On account of DLookUp being a built in function, we do not get to see what happens in stage two.  Custom Functions are different in that we actually write a block of VBA code that executes at that stage.  Once we have set this up, we can call our custom function as often as we like.  Moreover, because custom functions tend to be located in a VBA global module, and declared as 'Public' in scope, they can be called from multiple points within our application. In this way, the creation of custom functions make our programming more organized and manageable.

Figure 1:  This screenshot of the VBA Project Explorer shows
 a module call modCustomFunction.  Providing the custom functions contained within are
declared 'public' they can be called from anywhere within the project  - such as
the form which I have called frmFunctionDemo.

How to Create a Custom Function
When we create a custom function we need to write the code that executes once it has been called from a sub procedure. As we shall see, this code is structured in a similar manner to an ordinary sub.  However, we also need to include a line of code which specifically returns a value back to the calling code. This is done by assigning a value to the name of the function (in a similar manner to assigning a value to a variable). For example:

Public Function myPercentage(argScore As Integer, argOutOf As Integer)
        myPercentage = (100 / argOutOf) * argScore 2
End Function

This creates a function called myPercentage.  The first line of code declares the function, and receives two arguments from the calling code ie argScore and argOutof.  The second line of code in this example returns the result of the myPercentage function.  There can any number of lines of code preceding the returning line.  However, I have provided a simple example which returns the result of the function in the same line of code as a percentage calculation.  This code is stored in a global module called modCustomFunctions (see Figure 1 above). 

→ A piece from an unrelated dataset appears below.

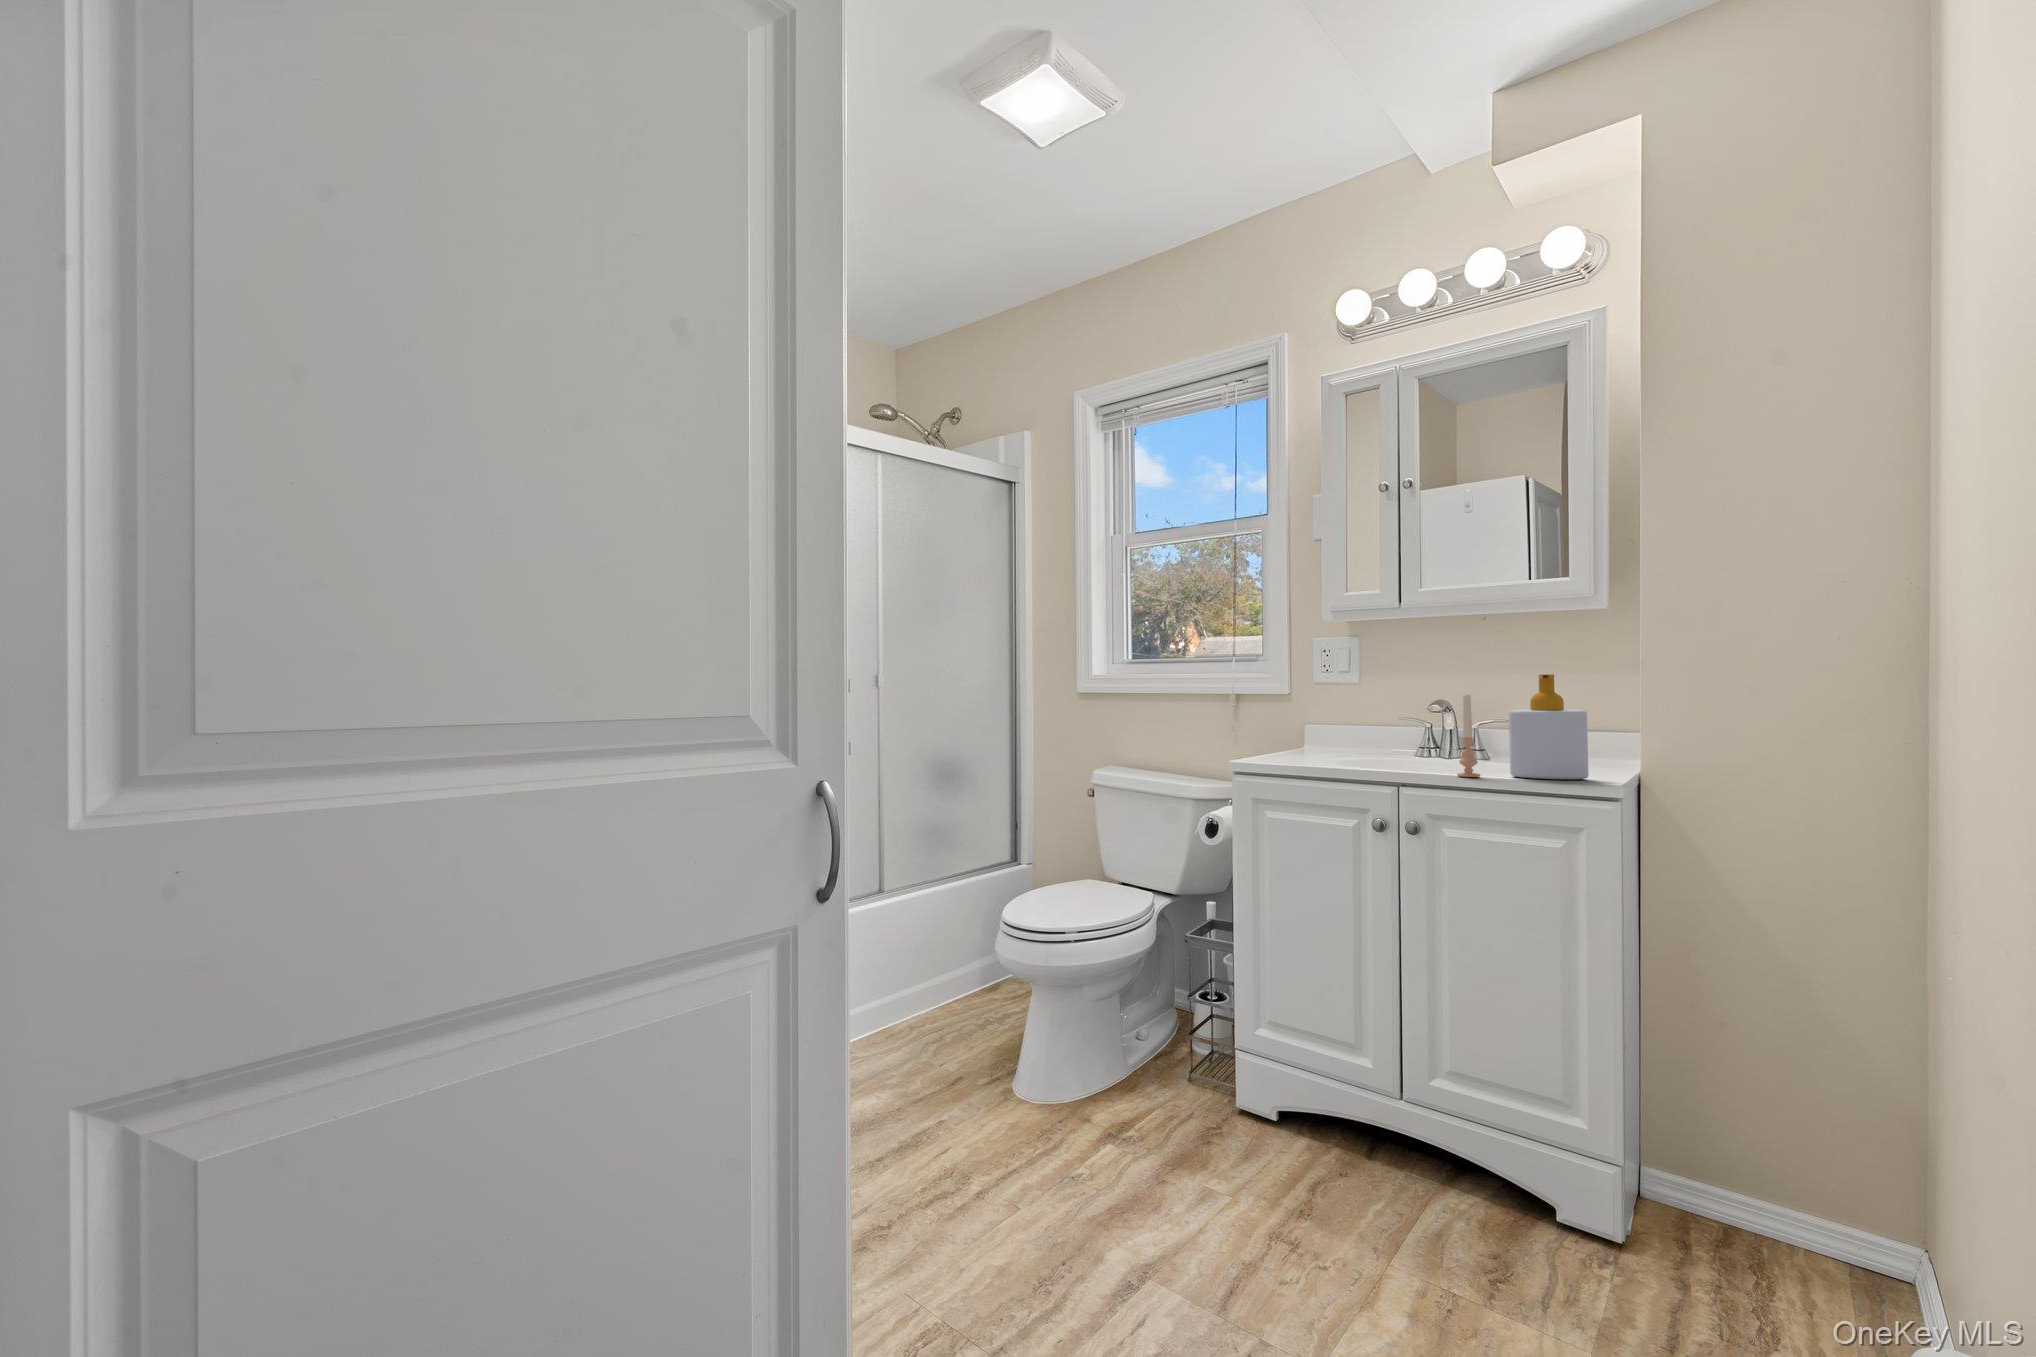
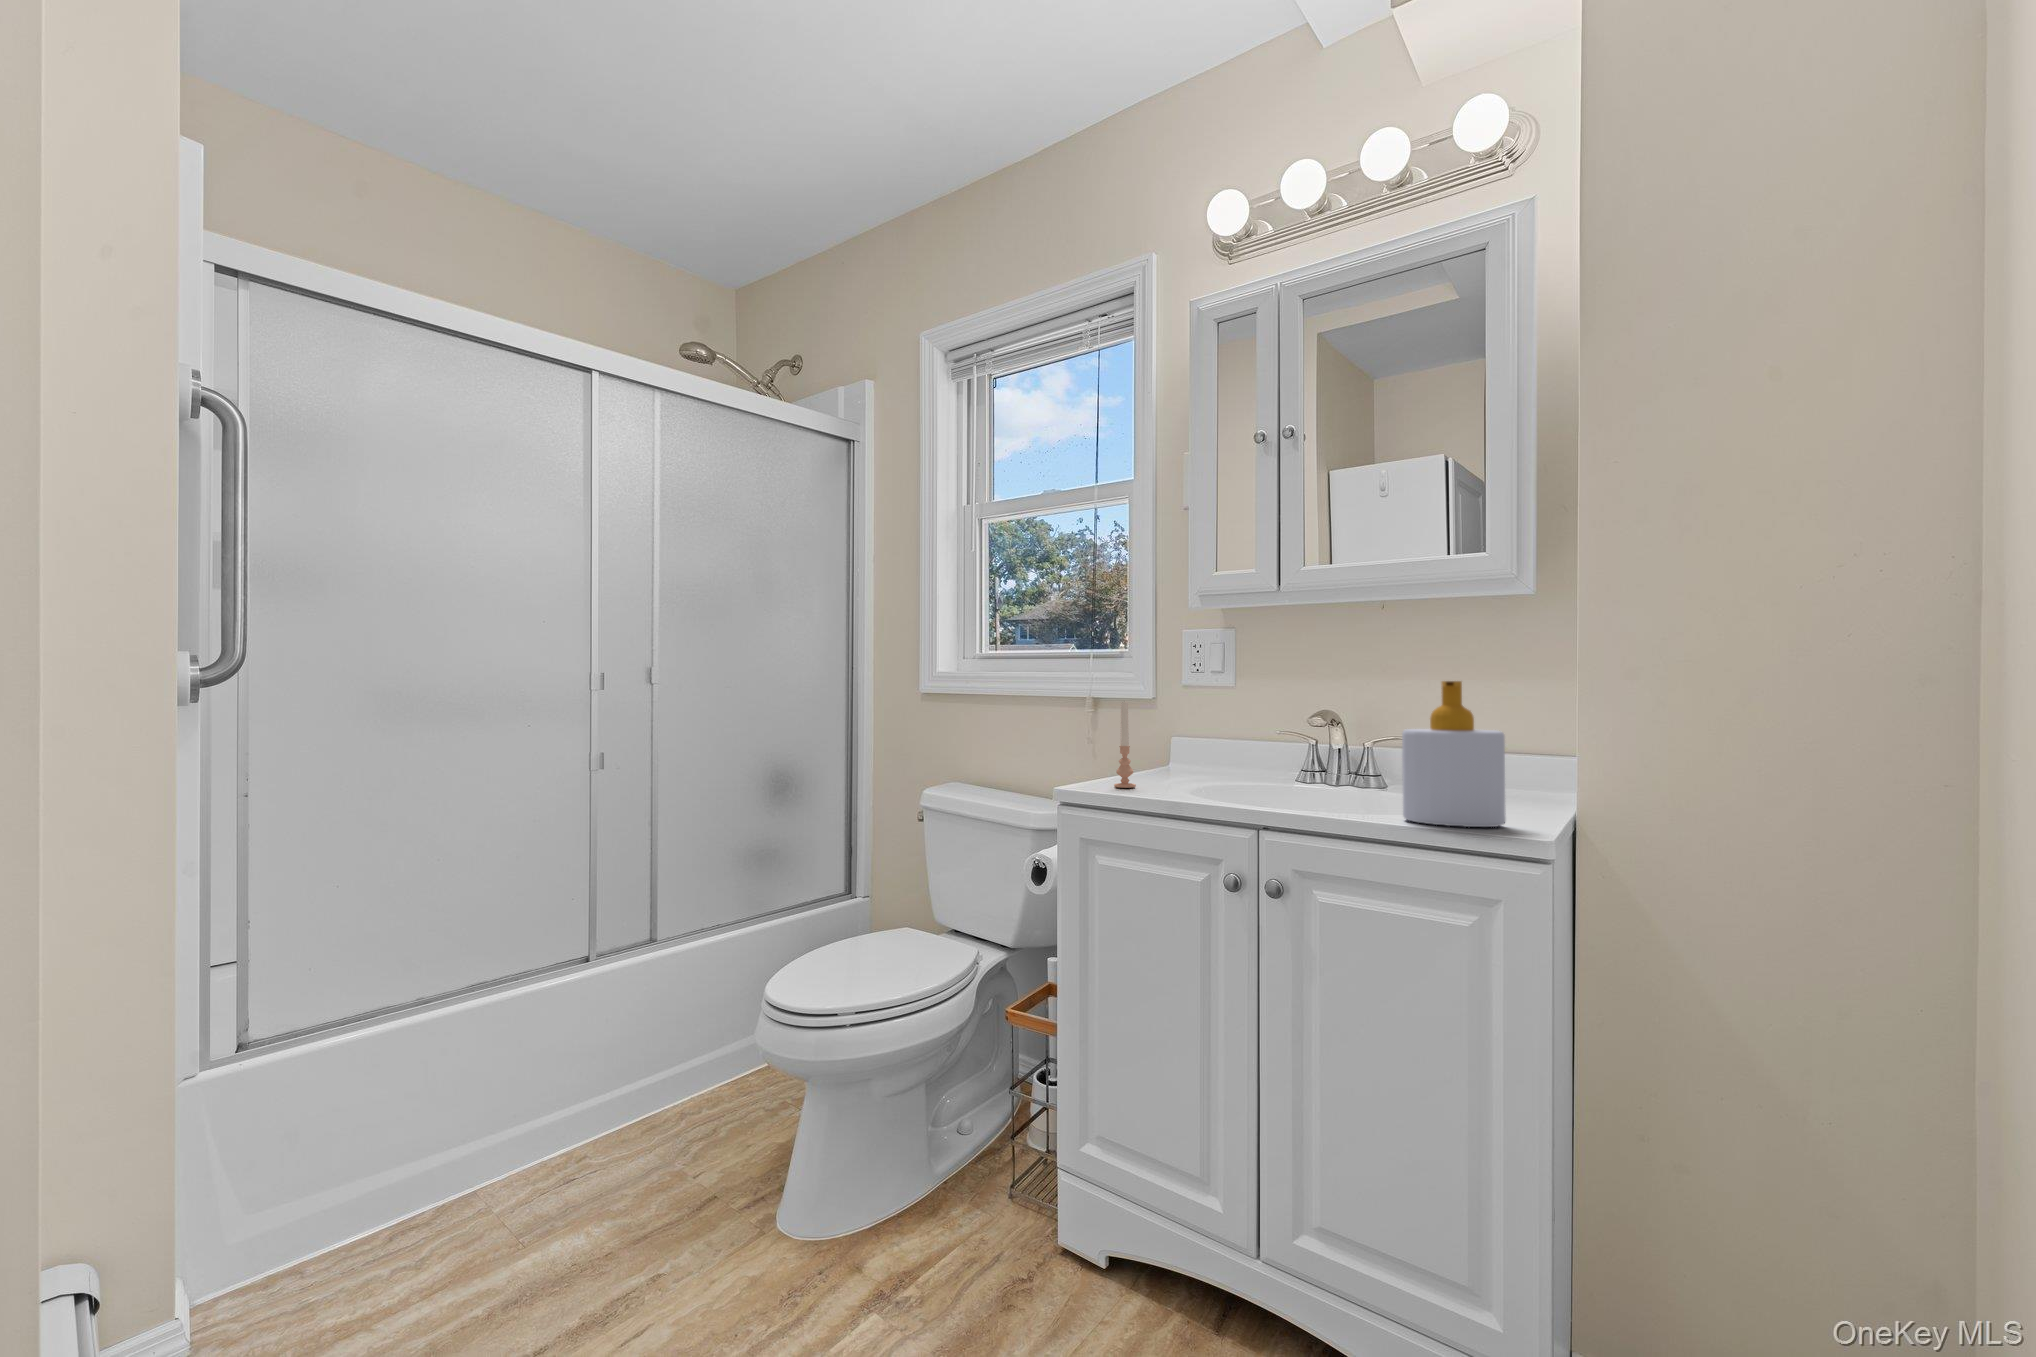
candle: present [1457,695,1480,777] -> present [1114,701,1136,788]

Here is the code I have used to call this function:

Private Sub cmdCalculate_Click()
    Me!txtPercentageResult = myPercentage(Me!txtScore, Me!txtOutOf)
End Sub

This code executes when a form command button (cmdCalculate) is clicked by the user.  The function (myPercentage) is called in the second line of code.  As you can see, the calling code for myPercentage passes two parameters, the values of which reference two text box controls - txtScore and txtOutOf.  The function uses these parameters (which are received as the arguments argScore and argOutOf) to calculate the percentage and return the result.  The result is then displayed in a third text box called txtPercentageResult.

Figure 2: This is the form from which our function is called.  The CORRECT ANSWERS textbox is called txtScore, No OF QUESTIONS is called txtOutOf, and the PERCENTAGE textbox is called txtPercentageResult.  The CALCULATE button is called cmdCalculate

Figure 3: The top window shows the code calling the myPercentage function.  The lower window shows the code from the myPercentage function itself.   


1/ It needs to be pointed out here that the inbuilt functions of MS Access can be can be called from within Access itself (eg within the Query Design Grid as a criteria, or to populate a calculated control on a form etc), and not just from within VBA.  Custom functions, on the other hand, can only be called within VBA.